TEXT BLOCK |
-- Opening Marker --
From the Division of Pulmonary and Critical Care Medicine (Drs Kennedy and Maldonado), and the Division of General Internal Medicine (Dr Cook), Mayo Clinic; and the Office of Education Research (Dr Cook), Mayo Medical School.
Correspondence to: David A. Cook, MD, MHPE, Division of General Internal Medicine, College of Medicine, Mayo Clinic, Mayo 17-W, 200 First St SW, Rochester, MN 55905; e-mail: email@example.com
Financial/nonfinancial disclosures: The authors have reported to CHEST that no potential conflicts of interest exist with any companies/organizations whose products or services may be discussed in this article.
Reproduction of this article is prohibited without written permission from the American College of Chest Physicians. See online for more details.
We thank Dr Kastelik et al for their commentary and interest in our article.1 As they note, we found evidence that bronchoscopy simulation was effective compared with no intervention but found limited data comparing alternate simulation models. These authors’ experience with two different instructional designs during a bronchoscopy simulation course reflects a contribution in addressing that gap.
-- Closing Marker --
WHAT THIS EXERCISE ASKS |
a: In the letter on bronchoscopy simulation, what did the authors find bronchoscopy simulation to be effective compared with?
b: Write the next few sentences of the letter on bronchoscopy simulation, picking up after its last sentence.
The lines that follow have no connection to the letter on bronchoscopy simulation.

DATA PROVIDED |
-- Opening Marker --
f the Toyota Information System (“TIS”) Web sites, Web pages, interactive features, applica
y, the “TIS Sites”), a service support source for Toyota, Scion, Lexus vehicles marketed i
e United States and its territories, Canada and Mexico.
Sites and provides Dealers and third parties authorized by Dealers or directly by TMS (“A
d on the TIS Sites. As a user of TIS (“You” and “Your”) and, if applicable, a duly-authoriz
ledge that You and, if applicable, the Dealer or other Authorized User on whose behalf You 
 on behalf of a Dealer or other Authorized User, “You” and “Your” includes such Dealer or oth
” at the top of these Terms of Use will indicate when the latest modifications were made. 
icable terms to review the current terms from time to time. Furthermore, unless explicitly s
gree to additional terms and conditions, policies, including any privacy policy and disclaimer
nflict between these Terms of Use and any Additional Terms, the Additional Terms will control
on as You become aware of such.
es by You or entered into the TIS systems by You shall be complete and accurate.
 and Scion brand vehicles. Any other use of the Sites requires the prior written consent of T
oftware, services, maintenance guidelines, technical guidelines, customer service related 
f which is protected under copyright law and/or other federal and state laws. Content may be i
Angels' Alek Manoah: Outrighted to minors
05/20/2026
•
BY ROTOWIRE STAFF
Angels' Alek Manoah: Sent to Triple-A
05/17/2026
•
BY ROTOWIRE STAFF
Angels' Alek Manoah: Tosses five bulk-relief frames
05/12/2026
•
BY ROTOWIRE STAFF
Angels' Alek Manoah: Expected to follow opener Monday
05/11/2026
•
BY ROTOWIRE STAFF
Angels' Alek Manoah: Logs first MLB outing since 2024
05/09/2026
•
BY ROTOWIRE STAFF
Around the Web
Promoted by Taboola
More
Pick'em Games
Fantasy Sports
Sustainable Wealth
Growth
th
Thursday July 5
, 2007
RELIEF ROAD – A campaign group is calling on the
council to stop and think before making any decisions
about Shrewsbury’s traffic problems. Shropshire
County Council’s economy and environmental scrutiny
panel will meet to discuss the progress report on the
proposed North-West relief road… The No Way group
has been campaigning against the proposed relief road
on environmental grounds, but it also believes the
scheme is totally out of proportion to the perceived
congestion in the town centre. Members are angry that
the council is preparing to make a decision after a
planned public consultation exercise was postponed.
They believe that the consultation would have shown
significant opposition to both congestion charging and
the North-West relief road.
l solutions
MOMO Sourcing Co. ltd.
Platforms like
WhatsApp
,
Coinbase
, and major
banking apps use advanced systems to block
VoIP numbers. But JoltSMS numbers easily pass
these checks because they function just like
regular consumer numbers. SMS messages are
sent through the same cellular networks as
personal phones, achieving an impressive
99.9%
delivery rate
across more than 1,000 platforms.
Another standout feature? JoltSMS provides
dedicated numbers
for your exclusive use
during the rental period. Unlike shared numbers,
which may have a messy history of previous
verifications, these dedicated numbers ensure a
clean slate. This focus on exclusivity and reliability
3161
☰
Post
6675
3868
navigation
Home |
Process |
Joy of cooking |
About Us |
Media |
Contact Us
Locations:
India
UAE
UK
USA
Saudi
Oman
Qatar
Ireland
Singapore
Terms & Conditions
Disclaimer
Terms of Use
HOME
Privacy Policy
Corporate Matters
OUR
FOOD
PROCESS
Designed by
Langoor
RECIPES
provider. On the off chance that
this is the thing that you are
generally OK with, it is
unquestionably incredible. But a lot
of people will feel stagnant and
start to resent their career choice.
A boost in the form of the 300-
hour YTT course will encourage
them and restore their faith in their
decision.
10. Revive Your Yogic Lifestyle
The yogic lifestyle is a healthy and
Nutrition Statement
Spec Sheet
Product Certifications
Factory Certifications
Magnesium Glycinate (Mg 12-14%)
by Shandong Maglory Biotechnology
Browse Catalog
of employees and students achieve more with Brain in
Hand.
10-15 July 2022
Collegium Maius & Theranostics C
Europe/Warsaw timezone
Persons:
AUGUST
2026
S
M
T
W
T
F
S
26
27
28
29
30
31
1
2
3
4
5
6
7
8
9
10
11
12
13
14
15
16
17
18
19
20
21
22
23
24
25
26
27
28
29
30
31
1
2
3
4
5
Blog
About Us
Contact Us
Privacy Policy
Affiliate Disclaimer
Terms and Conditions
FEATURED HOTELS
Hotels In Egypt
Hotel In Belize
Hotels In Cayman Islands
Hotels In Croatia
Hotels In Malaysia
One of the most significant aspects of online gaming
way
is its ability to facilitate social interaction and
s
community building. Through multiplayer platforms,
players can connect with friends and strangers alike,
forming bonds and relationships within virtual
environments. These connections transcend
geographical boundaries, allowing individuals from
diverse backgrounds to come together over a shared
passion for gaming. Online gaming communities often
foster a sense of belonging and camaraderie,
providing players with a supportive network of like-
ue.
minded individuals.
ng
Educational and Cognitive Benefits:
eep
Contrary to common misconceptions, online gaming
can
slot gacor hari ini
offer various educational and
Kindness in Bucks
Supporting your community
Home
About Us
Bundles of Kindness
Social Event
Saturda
-- Closing Marker --
TASK-BY-TASK RESULTS |
a: No intervention.

b:
We repeat our proposition that the field would benefit from further work to study the effect of training features such as model type, feedback, mastery learning, and duration of training. Furthermore, evidence in the field remains limited with regard to higher-risk procedures, such as rigid bronchoscopy, transbronchial needle aspiration, and transbronchial biopsy. We encourage educational researchers to pursue these questions in future studies.
One other area we were not able to explore in our review is simulation-based assessment,2 which has been used to measure bronchoscopic skill.3,4 Further research in simulation-based assessment in bronchoscopy would complement the research agenda for training activities.